Before he could stop himself, he admitted that he was feeling paranoid. Instantly ashamed, he added, with croaking falsity, “Just a little—not a lot.”

“Come sit with me—I’ll hold your hand. Maybe you just need to feel safe.”

Going anywhere near her was unthinkable. His dread of discovery by her children had struck him with renewed force, and the kitchen! Even with the fan on, the kitchen surely stank of marijuana. It was imperative to get away before he was discovered. In his mind, he formed the words I’m sorry, trying to gauge what more they might reveal about his native excrescence. Whether he actually uttered them, as he left the room and snatched his coat from the newel post, he never knew.

Walking back to the church, unable to find a facial expression that didn’t broadcast culpability, he might have been a spider crawling across a white wall. It was a miracle that no one stared at him. When he reached his car, he locked himself inside it and lay down on the front seat, out of sight. Eventually he noticed that he was no longer psychotic, but the emotional truth of his paranoia persisted. When he returned to the parsonage, intending to hide in his office and pray, he was moved to stop first in the storage room and empty Marion’s ashtray into his hands. He smeared the ashes into his face, opened his mouth to them.

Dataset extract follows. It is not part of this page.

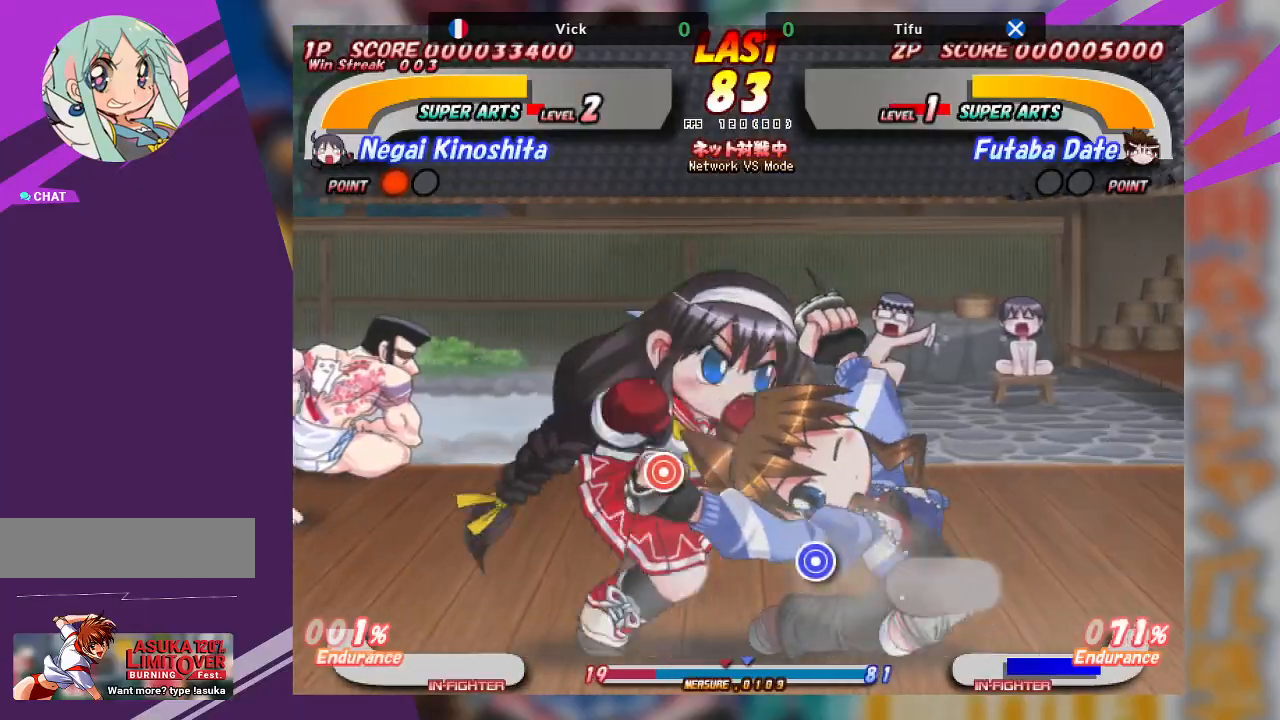
{"dt_ms": 500, "buttons": ["TRIANGLE"], "left_stick": "up-right", "events": [[33, "TRIANGLE", "up"], [200, "left_stick", "up-right"], [300, "TRIANGLE", "down"], [383, "TRIANGLE", "up"], [467, "TRIANGLE", "down"]]}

The season of Lent had begun, and it wasn’t all bad. Shame and self-abasement were still his portals to God’s mercy. The old paradox—that weakness, honestly owned, made a man stronger in his faith—still obtained. Accepting his failure with Frances, he asked Kitty Reynolds to lead the next Tuesday circle without him. At home, he humbled himself with Marion, told her she looked nice, took an interest. When she said, with cool amusement, “I gather you’ve had a setback with your little friend,” he turned the other cheek. He said, “Go ahead and mock me. I deserve it.” The days were getting longer, and when he sat in his twilit study and labored to express a sermon-worthy thought, he could hear her clearing her throat in the adjacent room, applying her language skills to the at-home proofreading work she was doing to pay for new clothes, a better hairdresser. Now that she was looking trimmer, more like the intense young woman he’d fallen for, he wondered if there might be hope for their marriage after all—if they might yet find their way to a new arrangement.

But she still slept on the third floor and made him do his own laundry, and despite his renewed engagement with God he couldn’t rid his mind of Frances. As he wore out the shame of his behavior in her living room, through incessant revisiting of it, he remembered more clearly her own behavior: that she’d asked him, more than once, to hold her hand; that she’d put her arms around him from behind, in a supposedly friendly hug (weren’t friendly hugs frontal?); and that, moreover, she’d dressed for their date in a garment begging to be raised above her hips. With terrible hindsight, he saw that she’d offered him the very chance he’d dreamed of. And even if he’d had her only once, even if he was only a passing itch she’d felt like scratching, while high on drugs, it would have meant the world to him.